▶ SOURCE EXTRACT
################

Saturday, June 13, 2015

Arachne, Arachnophobia, Evolutionary History, and Hubris

One of the books that has been from shelf to shelf over the last thirty years is Primo Levi’s Other People’s Trades.  Levi was a Holocaust survivor and is known for his writing on that topic.  This isn’t that.  It is a collection of elegant essays on topics largely beyond his expertise but not outside his range of interests.  I love it because, like Levi, I find almost everything interesting. 
Tonight I read his essay on ‘The Fear of Spiders’.  He confesses to and describes his own arachnophobia and then considers some possible explanations for this common fear.  He easily disposes of a number of weak arguments.  Spiders are not crueler, hairy, uglier, or more vicious than any number of creatures that we admire or even love.  He seems to take more seriously the psychological argument that the spider wrapping its prey lovingly in silk before devouring it reminds us of the figure (common enough in story and song) of the evil mother. 
He offers his own explanations.  He thinks that the nearly universal and often false belief that all spiders are venomous is one part of the story.  The other is that spider webs are common reminders of decay.  Nothing says that a house or a room is dead as much as an abundance of cobwebs.  I find these arguments literarily elegant and evocative, but not much more plausible than the ones he rejects.  Rust and rot are signs of decay, but they do not inspire the same universal dread.  Wasps, bees, and stinging ants are venomous and they are feared, to be sure; however, they are far less commonly pressed into service as symbols of evil and I doubt that phobias about them are nearly as common. 
Here is yet another case where evolutionary thought deepens our understanding of our human psychological landscape in the direction of our history on this world.  When we inherit the fear of something it almost certain that it was something that threatened our ancestors and, this is very important, it was some danger that inherited fears can help us avoid.  Common phobias include fear of water, heights, and tight places, open spaces, but not tobacco, firearms, or cars.  The latter kill far more of us today but have not been around long enough to be selected for.  The former fears directed us efficiently away from things that might have killed us before we had time to mate or might have killed our children. 
If I am right that fear of spiders and, I would add, snakes is more common and more robust both in psychology and in myth, than fear of wasps, how should we explain that?  I suggest that the solution lies in largely in the direction of the threat.  Stinging insects are pretty good at advertising their presence and they come mostly from the air.  Like many wasps and bees, vipers often sport warming colors; however, they are also slither along low to the ground.  Our fear councils us to be on the lookout for them.  It councils us, as it does horses, to react to one under our feet by jumping about and stamping. 
The problem with spiders is that they sneak up on us, hide in places we are about sit, or slide our feet or bodies into.  For our ancestors, the bite of even an innocuous spider could be very serious.  Spiders can be hard to find but are easy to kill.  It was much easier for our ancestors to learn to kill any spider whenever it came too close than to learn which species is the more serious threat.

################

▶ GIVEN MATERIAL
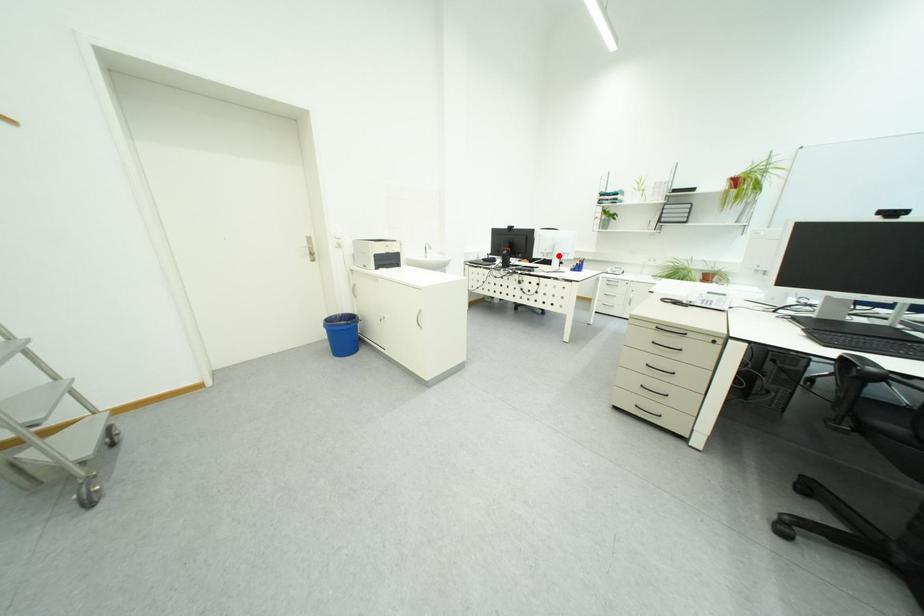
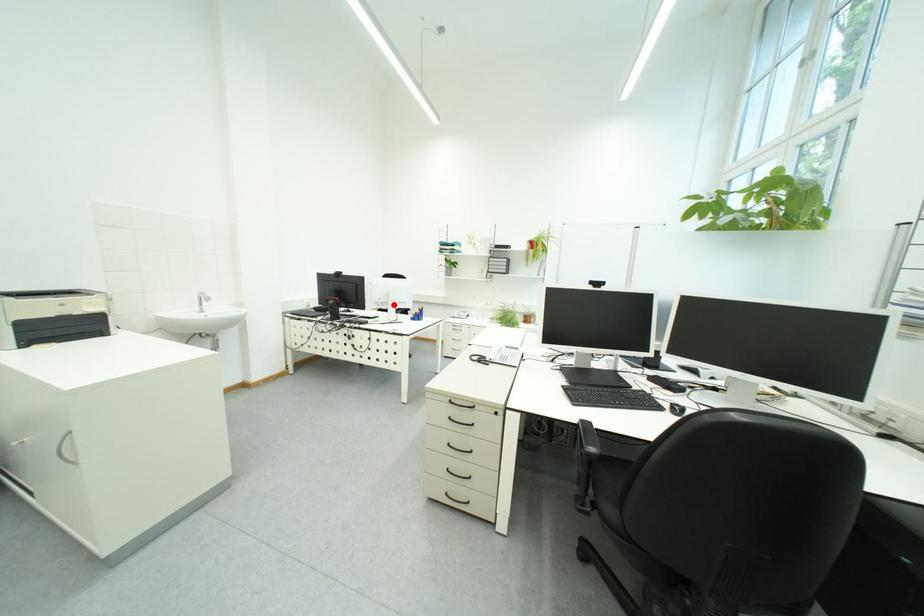
I am providing you with two images of the same scene from different viewpoints. A red point is marked on the first image and another point is marked on the second image. Is the marked point in image1 the same physical position as the marked point in image2?

Yes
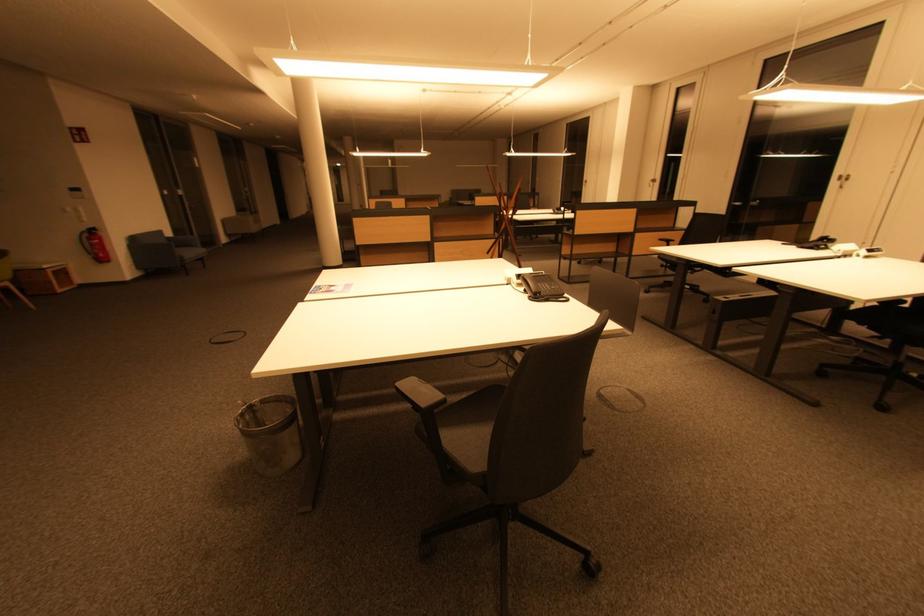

################

▶ WORK TO COMPLETE
In the post on the fear of spiders, what two explanations does Levi himself offer for arachnophobia?

▶ RESPONSE AREA
The nearly universal and often false belief that all spiders are venomous, and the fact that spider webs are common reminders of decay.